OLET1640: Astronomy: from Big Bang to Darkness

The theory and observations of modern cosmology have revolutionised our view of the universe in recent years. This unit of study explores the big picture of the expanding universe in which we live, where around 96% of its content is revealed but invisible to us! You will learn about the galaxies that are the visible signposts in the universe, the dark matter hiding within and around them, and the dark energy that must also be present to explain the distribution of mass and its motion in the universe on the largest scales. How do we know? How do we even measure distance on these scales? What does this tell us about the history of the universe and its fate?
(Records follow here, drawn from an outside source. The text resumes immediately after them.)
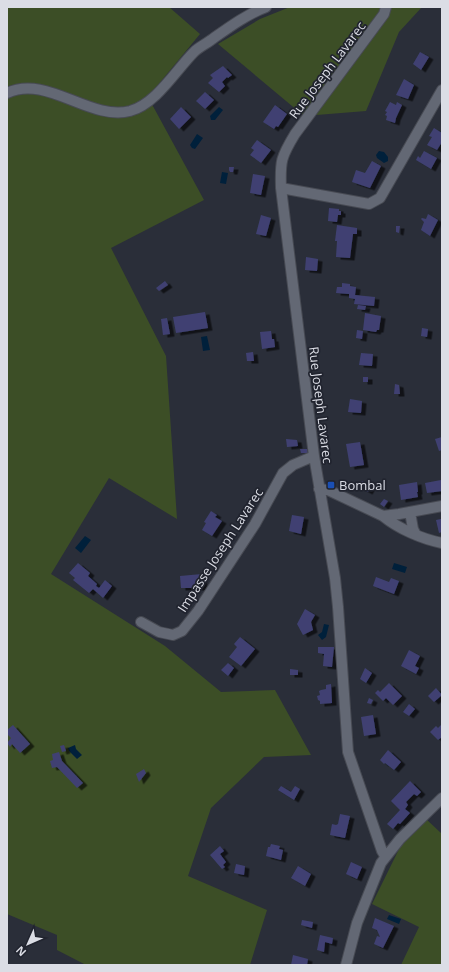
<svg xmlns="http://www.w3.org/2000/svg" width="449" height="972" font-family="'Open Sans',sans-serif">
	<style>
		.green { fill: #3c4e26 }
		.water { fill: #00203b }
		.building { fill: #3f4172; filter: url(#shadow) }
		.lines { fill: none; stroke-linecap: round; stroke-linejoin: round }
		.minor-casing { stroke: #474a53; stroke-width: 12 }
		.minor { stroke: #636874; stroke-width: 10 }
		.transit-dot { fill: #1a4fb4; stroke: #21242f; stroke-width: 1.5 }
		.labels { text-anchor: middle; stroke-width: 3.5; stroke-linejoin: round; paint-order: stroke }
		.street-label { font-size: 13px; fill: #dbdde5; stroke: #21242f }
		.poi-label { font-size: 13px; fill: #dbdde5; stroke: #21242f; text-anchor: start }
	</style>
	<defs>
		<filter id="shadow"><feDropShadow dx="4.5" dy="2.5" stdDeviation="0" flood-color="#0009"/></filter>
	</defs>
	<rect width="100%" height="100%" fill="#2a2e39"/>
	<path class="green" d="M7,7H169L200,34L148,97L204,200L111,248L166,356L177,519L109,478L51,574L165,646L221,692L275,690L311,755L264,757L211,808L188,876L267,910L250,965H86L57,950V935L7,914Z
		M290,7H422L399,32L366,111L304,116L218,44L260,19Z
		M426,819L442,834V965H401L419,927L372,904L402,843Z"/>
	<path class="water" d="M219,107L223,110L215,120H211L210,116Z
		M197,134L203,138L195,149L192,148L190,145Z
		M379,151L384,152L388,157V161L384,163L377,158L376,155Z
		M222,172L228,173L226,184L220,183Z
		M207,336L210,350L203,351L201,337Z
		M85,536L91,540L81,553L75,548Z
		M394,563L407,567L405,573L392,569Z
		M324,624L329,625L326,637L322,640L318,635L322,632Z
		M75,745L76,749L82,755L77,759L69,751L68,748Z
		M389,915L401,919L399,924L387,919Z"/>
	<path class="building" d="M420,52L429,57L421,70L413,64Z
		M223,66L232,75L228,78L227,77L222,82L225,86L219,92L208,83L213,78L210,75Z
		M404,79L414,85L408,99L396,95Z
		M205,92L214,100L205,109L196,101Z
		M390,102L396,105L397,102L402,105L396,118L395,123L386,120L387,116L385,115L387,112L385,111Z
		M275,105L287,114L278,127L276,126L274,129L263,122Z
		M181,107L191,117L179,129L170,119Z
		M434,128L442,133V142L437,150L427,145L432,137L429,136Z
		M257,140L271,150L261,163L250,155L254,150L251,148Z
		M424,151L437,158L431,169L416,160L418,156L420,158Z
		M372,161L381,166L370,188L352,182L356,170L365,173Z
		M229,167H234L233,172H230L229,170Z
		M253,174L265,176L261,195L250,193Z
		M329,208L339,209V211H341V215H338L337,222L328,221Z
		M428,214L438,220L430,236L421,230L424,222L421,219L422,218L426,219Z
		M261,215L271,218L266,236L256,234Z
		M337,225L357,228V234H353L350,258L336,257L337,241H335Z
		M396,226H400L399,233L396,232Z
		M306,257L318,259L317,271L305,270Z
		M165,281L168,285L159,291L156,288Z
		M342,283L350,284V286L356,287L355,295L375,297L374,306L354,304L355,299L349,298V294L336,293L337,287H342Z
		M358,305L366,306L365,310L357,309Z
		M205,312L208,328L176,333L173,317Z
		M365,313L381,316L379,330H377L376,332L363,330Z
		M167,318L170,334L163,335L161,319Z
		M422,328L428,329L427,337L421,336Z
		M357,330L363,331L362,339L356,338Z
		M271,331L272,339H274L275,347L262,349L260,332Z
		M253,352L254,361H247L246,353Z
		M361,353L373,354L372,366L359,365Z
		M363,377H368V382H363Z
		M395,384L399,385L400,394H394Z
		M350,399L362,401L361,413L348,412Z
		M442,437V450L439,451L435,439Z
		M286,439L297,440L298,446L287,447Z
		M360,442L364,465L350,467L346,444Z
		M300,449H307L308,453H301Z
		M441,480L442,491L427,493L425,483Z
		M362,481L372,485L368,492L359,487Z
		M417,482L418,492H417L418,497L401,500L399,485Z
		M384,499L388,501L384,507L380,504Z
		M211,511L217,515L215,517L222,521L212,536L202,530L206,523L204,522Z
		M292,515L304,517L301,534L289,531Z
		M441,519L442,532L439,533L436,520Z
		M78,563L90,573L88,576L97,584L96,586L99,588L105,580L112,586L103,598L93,589L89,593L73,580L75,578L69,573Z
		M202,574L203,588H181L180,576Z
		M376,577L389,582L391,578L399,581L394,594L373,586Z
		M305,609L315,615L311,622L313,630L303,635L297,624Z
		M240,637L255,649L241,666L229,657L237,647L234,644Z
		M318,647H334L332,667L323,666L324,654L318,653Z
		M409,650L420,656L415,666L419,668L416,674L401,666Z
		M228,663L234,668L228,676L221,670Z
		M365,668L372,673L366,683L360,679Z
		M290,669L298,670V675H290Z
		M389,683L402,696L393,705L386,698L383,701L375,693L378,690L380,692Z
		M331,684L332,703L320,704V701L318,700L317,696L320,695L319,691L321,690L326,689V685Z
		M436,688L442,695L434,702L428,696Z
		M369,698L373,700L371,704L367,703Z
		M409,704L415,709L409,716L403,712Z
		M373,715L376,734L364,736L361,717Z
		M442,724V737L438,740L430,732L436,726L438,728Z
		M13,725L30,744L20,753L12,744L10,747L7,743L11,738L7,734V730Z
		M64,745L66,751L62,752L60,746Z
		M388,750L401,762L394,770L385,763L384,764L380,760Z
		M59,752L62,761L83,783L77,788L57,767L52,768L50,761L53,760L52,754Z
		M144,769L146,773L139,782L136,774Z
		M410,781L421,792L417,796L414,794L406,802L408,805L405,809L410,813L400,824L398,823L393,829L387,824L400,810L391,801Z
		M281,786L291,792L295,786L300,789L294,800L278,790Z
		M340,814L350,816L345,838L330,835L332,824L336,825L338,824Z
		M271,844L280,846L279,849L283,850L281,860L266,856L268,847H270Z
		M220,846L224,851L220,854L226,862L223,865L225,867L222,869L210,855Z
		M351,862L362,867L357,879L346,874Z
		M236,864L245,866L244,875L234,873Z
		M298,866L311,874L305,886L291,878Z
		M375,918L394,926L383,948L374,944L377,936L380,937L377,930L372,928Z
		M302,920L313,922L312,928L301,925Z
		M320,935L333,938L332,944L325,942L324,952L317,950Z
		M293,955L308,959L307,965H291Z"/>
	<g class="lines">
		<defs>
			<path id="minor" d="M7,93C47,74 89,121 130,111C156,104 176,70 194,52C199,47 206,44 211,40C228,28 247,14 266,7
				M281,188L369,204L380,198L442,90
				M319,489L328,490L383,516C399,529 422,539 442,543
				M410,512L413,529L416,535
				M383,516L399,514L442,506
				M141,622L159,632L173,635L182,631L198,611L255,524L283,473L293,465L314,456
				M385,856L382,851L348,752L338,607L335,578L314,456L281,188C280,161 281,157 295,134L384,14L386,7
				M346,965L357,923L381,863L400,839L442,798"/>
		</defs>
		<use href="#minor" class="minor-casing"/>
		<use href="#minor" class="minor"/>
	</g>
	<rect class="transit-dot" x="327" y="481" width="8" height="8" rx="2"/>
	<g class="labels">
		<g class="street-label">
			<text transform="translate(327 70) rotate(-53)" y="5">Rue Joseph Lavarec</text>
			<text transform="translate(321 405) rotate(83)" y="5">Rue Joseph Lavarec</text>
			<text transform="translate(220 550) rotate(-57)" y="5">Impasse Joseph Lavarec</text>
		</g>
		<g class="poi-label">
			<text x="339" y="490">Bombal</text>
		</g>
	</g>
	<rect width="449" height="972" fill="none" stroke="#dbdde5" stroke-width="16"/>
	<g transform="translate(28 944) rotate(225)" stroke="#21242f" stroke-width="3" paint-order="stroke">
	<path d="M0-3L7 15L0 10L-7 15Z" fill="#dbdde5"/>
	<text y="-6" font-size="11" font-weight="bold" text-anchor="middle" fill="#dbdde5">N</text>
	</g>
</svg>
You will gain an appreciation and understanding of the methodology and techniques of modern astronomy that allow us to probe the universe across vast distances and times since the Big Bang and into the future. In doing this unit you will confront the challenging scientific and philosophical questions posed by our cosmological picture. The unit also includes opportunities for day and night observing sessions.

Code OLET1640
Academic unit Physics Academic Operations
Credit points 2

At the completion of this unit, you should be able to:

  • LO1. describe the make-up and characteristics of the Milky Way and external galaxies
  • LO2. outline the essential elements of the Big Bang model
  • LO3. carry out simulations to understand how spectroscopy is used to measure redshift, and apply this to demonstrate how distance and the expansion of the universe are measured
  • LO4. outline the key pieces of evidence for the Big Bang model and the resulting history of universe
  • LO5. explain the significance of observational constraints in models of the universe that predict the existence of dark matter and dark energy
  • LO6. discuss the significance of modern cosmology to indigenous and modern astronomy, culture and our changing world view
  • LO7. carry out simple observations of the planets and stars using an optical telescope to illustrate the central role of observation in astronomy.